The Cabinet recently issued a new policy. Starting this year, the prices for planned purchasing, guided purchasing and surplus purchasing for paddy (unhusked rice) will each be raised by NT$2.
Premier Chang Chun-hsiung (
As researchers in agricultural economy, we find the policy difficult to accept.
We find reasons to oppose this hike in purchasing prices from the vantage of international standards -- WTO support for decreasing domestic subsidies, for example -- the income of rice farmers and attempts to increase competitiveness in the rice industry.
First, let us model the possible increases in the quantity of rice production and area of cultivated land once the policy is implemented.
Because planned, guided and surplus purchasing will each be raised by NT$2 per kilogram, the new prices will be NT$23, NT$20 and NT$18.60 respectively.
The harvest will be an estimated 1,920kg, 1,200kg and 3,000kg per hectare in the first season, while last year's average harvest for the first crop was 6,138kg.
In the previous eight years, the price for the first crop of paddy never rose above NT$18.60, remaining between NT$15.62 and NT$18.04. If the rise in purchasing price leads farmers to increase the area of cultivated land when the future domestic market price is below NT$18.6, then they will sell their total output to the government. The government will have purchased more than 1 million kilograms of paddy from the first crop.
But does it have adequate storage capacity? Will this develop into full-scale purchasing that was last witnessed in 1973? How will this policy be funded if it continues year after year?
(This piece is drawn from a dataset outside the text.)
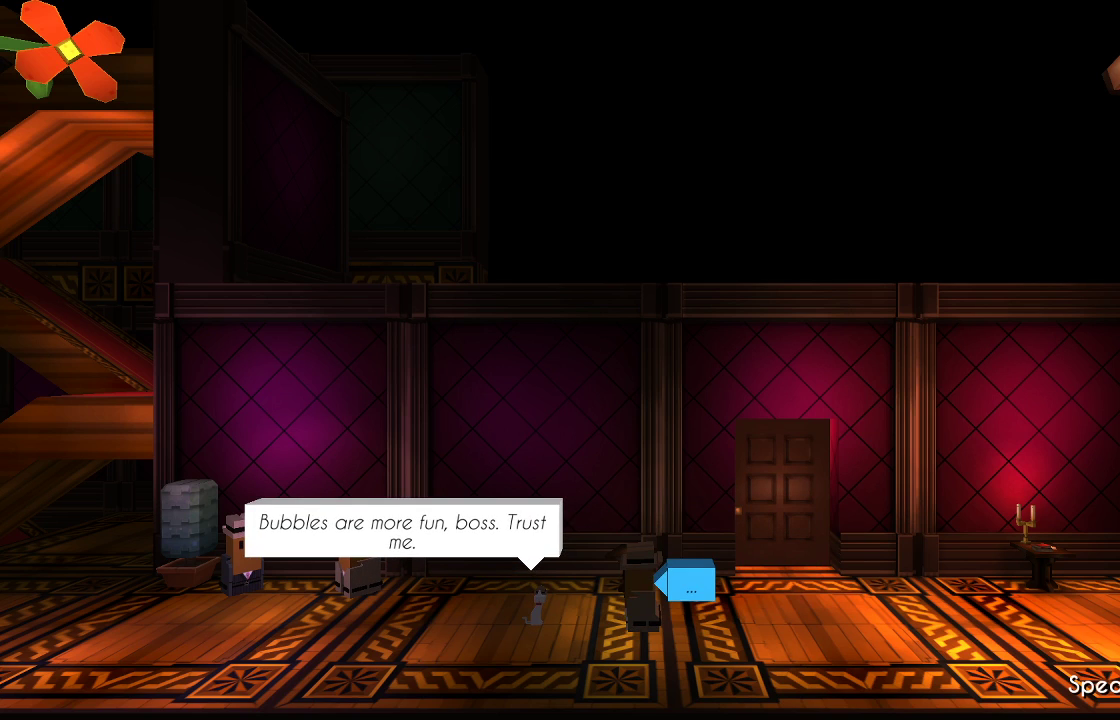
{"buttons": [], "left_stick": "center", "right_stick": "center", "events": [[367, "CROSS", "down"], [500, "CROSS", "up"]]}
If this scenario eventuates, government purchasing expenditure will rise from between NT$7 billion (US$216 million) and NT$8 billion to NT$29.2 billion annually, an increase of at least NT$20 billion, not including storage and management costs.
As price-guaranteed purchasing of paddy is an intervention in rice production and price formation, it is considered by the WTO to be a domestic subsidy that must be reduced. The government's new policy is therefore going against international agricultural trends.
How might Taiwan respond to enquiries from other countries during the next round of the WTO's Doha negotiations?
Finally, and most importantly: the income of rice farmers. In the short term, this policy appears to increase their income. However, in the long run, it is a policy with no benefit that will reduce revenues and decrease competitiveness in the rice industry.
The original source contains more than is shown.